Everything in preftext is simple string literal.  It is likely that certain 
things will not appear in raw text.  The UMLS has some interesting synonym 
sources.

Sean


From: Peter Abramowitsch 
Sent: Tuesday, August 23, 2022 6:00 PM
To: dev@ctakes.apache.org 
Subject: Two Questions about OverlapJcasTermAnnotator [EXTERNAL]

* External Email - Caution *


Hi Sean (or whoever has some historical knowledge)

I'm trying to improve the term annotators for speed and have noticed that
the overlap term annotator does not seem to pass even the most rudimentary
use cases suggested in the code comments:

// things like "blood, urine, sputum cultures" should pick up "blood
culture" and "urine culture"

I'm happy to fix this, but my question is whether anyone can attest to
whether it ever has worked, or what use cases you have to indicate that it
does today.

The other question is about the conventions in the term dictionary.  When a
PREFTERM has symbols embedded in its text - like so:

*'electrocardiogram ; 24 hour'*
or so
*'us . doppler . cw'*
or so
*'angioscopies , microscopic'*

Do the symbols have any implied meaning or behavior somewhere in the
pipeline, or are they literally part of the text? (which is usually an
impossibility in real notes)


Re: Two Questions about OverlapJcasTermAnnotator [EXTERNAL]

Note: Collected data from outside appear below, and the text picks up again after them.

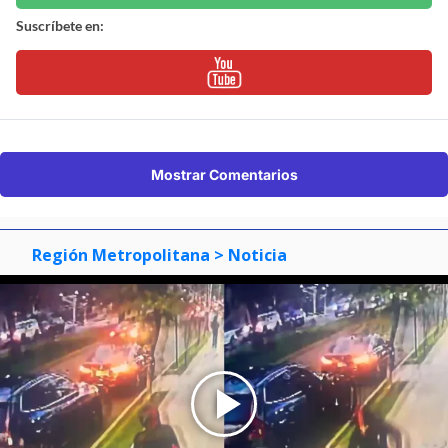
Suscríbete en:
Mostrar Comentarios
Región Metropolitana
> Noticia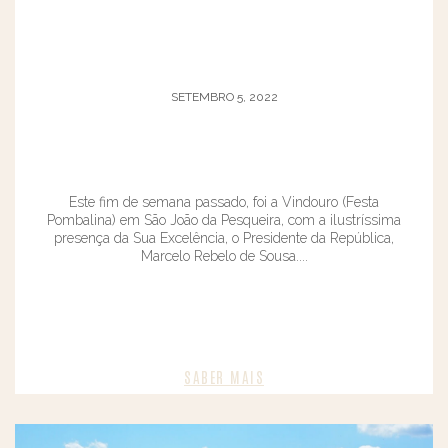
SETEMBRO 5, 2022
Este fim de semana passado, foi a Vindouro (Festa
Pombalina) em São João da Pesqueira, com a ilustríssima
presença da Sua Excelência, o Presidente da República,
Marcelo Rebelo de Sousa....
SABER MAIS​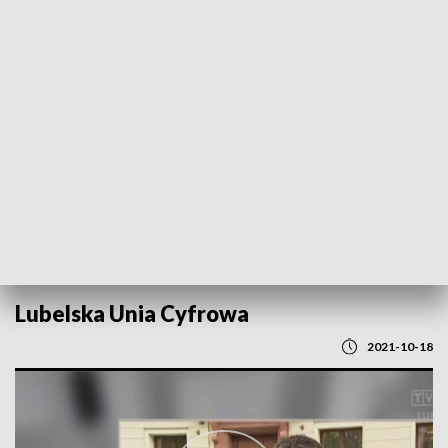
POWRÓT DO
LUBLIN
TVP REGIONY
Lubelska Unia Cyfrowa
2021-10-18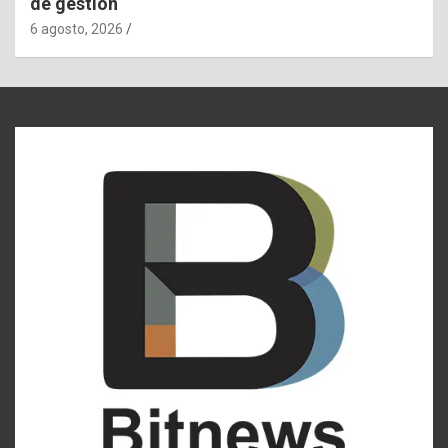
de gestión
6 agosto, 2026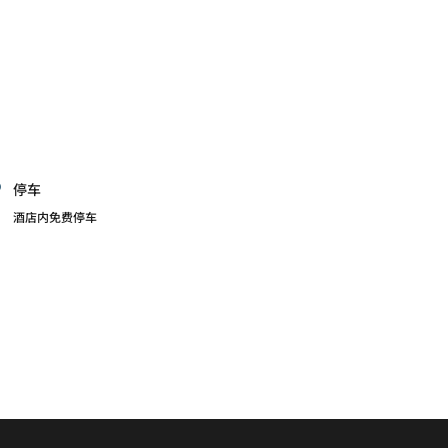
停车
酒店内免费停车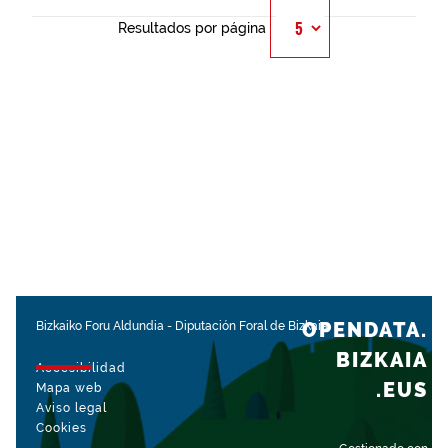
Resultados por página
OPENDATA.
Bizkaiko Foru Aldundia
-
Diputación Foral de Bizkaia
BIZKAIA
Accesibilidad
.EUS
Mapa web
Aviso legal
Cookies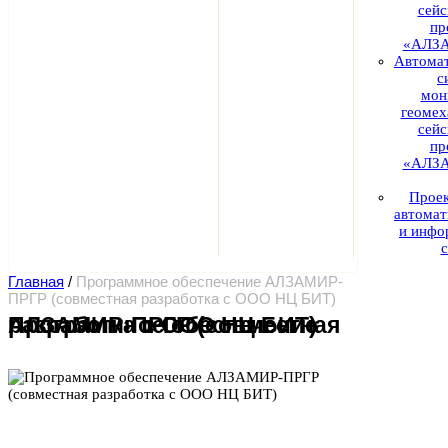
сей
пр
«АЛЗ
Автома
с
мон
геомех
сей
пр
«АЛЗ
Проек
автома
и инфо
Главная
/
Программное обеспечение АЛЗАМИР-
ПРГР (совместная разработка с ООО НЦ БИТ)
Программное обеспечение АЛЗАМИР-ПРГР (совместная разработка с ООО НЦ БИТ)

2022-08-23 Thread Peter Abramowitsch
Thanks Sean.
Glad to know there wasn't any special behavior with prefterms that I hadn't
known about all these years

Peter

On Tue, Aug 23, 2022 at 4:31 PM Finan, Sean
 wrote:

> Hi Peter,
>
> the "blood, urine"... in the example did work when I originally tested,
> but the default settings (window size, etc.) may have been changed since
> then.
>
> Everything in preftext is simple string literal.  It is likely that
> certain things will not appear in raw text.  The UMLS has some interesting
> synonym sources.
>
> Sean
>
> 
> From: Peter Abramowitsch 
> Sent: Tuesday, August 23, 2022 6:00 PM
> To: dev@ctakes.apache.org 
> Subject: Two Questions about OverlapJcasTermAnnotator [EXTERNAL]
>
> * External Email - Caution *
>
>
> Hi Sean (or whoever has some historical knowledge)
>
> I'm trying to improve the term annotators for speed and have noticed that
> the overlap term annotator does not seem to pass even the most rudimentary
> use cases suggested in the code comments:
>
> // things like "blood, urine, sputum cultures" should pick up "blood
> culture" and "urine culture"
>
> I'm happy to fix this, but my question is whether anyone can attest to
> whether it ever has worked, or what use cases you have to indicate that it
> does today.
>
> The other question is about the conventions in the term dictionary.  When a
> PREFTERM has symbols embedded in its text - like so:
>
> *'electrocardiogram ; 24 hour'*
> or so
> *'us . doppler . cw'*
> or so
> *'angioscopies , microscopic'*
>
> Do the symbols have any implied meaning or behavior somewhere in the
> pipeline, or are they literally part of the text? (which is usually an
> impossibility in real notes)
>